:: Exercise description ::
The reply should be an exact transcription of every record.

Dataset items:
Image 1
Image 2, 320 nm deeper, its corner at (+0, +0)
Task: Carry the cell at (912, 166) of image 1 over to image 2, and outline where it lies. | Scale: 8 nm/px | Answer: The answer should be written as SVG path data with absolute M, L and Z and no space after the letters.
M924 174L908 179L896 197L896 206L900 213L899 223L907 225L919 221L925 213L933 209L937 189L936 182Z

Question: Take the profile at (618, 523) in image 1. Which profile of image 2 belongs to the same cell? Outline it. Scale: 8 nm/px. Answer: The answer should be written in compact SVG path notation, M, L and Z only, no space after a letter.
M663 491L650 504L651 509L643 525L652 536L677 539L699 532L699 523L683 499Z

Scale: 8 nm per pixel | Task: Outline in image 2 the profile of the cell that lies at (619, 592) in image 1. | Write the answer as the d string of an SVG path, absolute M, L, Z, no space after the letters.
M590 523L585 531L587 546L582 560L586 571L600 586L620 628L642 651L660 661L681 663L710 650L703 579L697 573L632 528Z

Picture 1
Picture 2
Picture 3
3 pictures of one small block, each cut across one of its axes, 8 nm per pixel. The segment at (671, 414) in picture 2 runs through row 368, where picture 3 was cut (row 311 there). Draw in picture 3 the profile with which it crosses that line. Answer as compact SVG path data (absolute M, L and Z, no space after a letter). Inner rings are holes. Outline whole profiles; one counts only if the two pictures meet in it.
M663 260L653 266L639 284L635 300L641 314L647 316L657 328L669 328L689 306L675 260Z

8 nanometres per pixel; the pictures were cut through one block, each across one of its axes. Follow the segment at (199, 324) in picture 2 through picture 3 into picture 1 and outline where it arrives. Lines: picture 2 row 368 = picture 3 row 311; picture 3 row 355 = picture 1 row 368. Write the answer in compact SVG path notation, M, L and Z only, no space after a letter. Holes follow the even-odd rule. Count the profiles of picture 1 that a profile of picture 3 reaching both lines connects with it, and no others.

:: Result of the task ::
Image 1
Image 2, 320 nm deeper, its corner at (+0, +0)
Task: Carry the cell at (912, 166) of image 1 over to image 2, and outline where it lies. | Scale: 8 nm/px | Answer: The answer should be written as SVG path data with absolute M, L and Z and no space after the letters.
M924 174L908 179L896 197L896 206L900 213L899 223L907 225L919 221L925 213L933 209L937 189L936 182Z

Question: Take the profile at (618, 523) in image 1. Which profile of image 2 belongs to the same cell? Outline it. Scale: 8 nm/px. Answer: The answer should be written in compact SVG path notation, M, L and Z only, no space after a letter.
M663 491L650 504L651 509L643 525L652 536L677 539L699 532L699 523L683 499Z

Scale: 8 nm per pixel | Task: Outline in image 2 the profile of the cell that lies at (619, 592) in image 1. | Write the answer as the d string of an SVG path, absolute M, L, Z, no space after the letters.
M590 523L585 531L587 546L582 560L586 571L600 586L620 628L642 651L660 661L681 663L710 650L703 579L697 573L632 528Z

Picture 1
Picture 2
Picture 3
3 pictures of one small block, each cut across one of its axes, 8 nm per pixel. The segment at (671, 414) in picture 2 runs through row 368, where picture 3 was cut (row 311 there). Draw in picture 3 the profile with which it crosses that line. Answer as compact SVG path data (absolute M, L and Z, no space after a letter). Inner rings are holes. Outline whole profiles; one counts only if the two pictures meet in it.
M663 260L653 266L639 284L635 300L641 314L647 316L657 328L669 328L689 306L675 260Z

8 nanometres per pixel; the pictures were cut through one block, each across one of its axes. Follow the segment at (199, 324) in picture 2 through picture 3 into picture 1 and outline where it arrives. Lines: picture 2 row 368 = picture 3 row 311; picture 3 row 355 = picture 1 row 368. Write the answer in compact SVG path notation, M, L and Z only, no space after a letter. Holes follow the even-odd rule. Count the profiles of picture 1 that a profile of picture 3 reaching both lines connects with it, and no others.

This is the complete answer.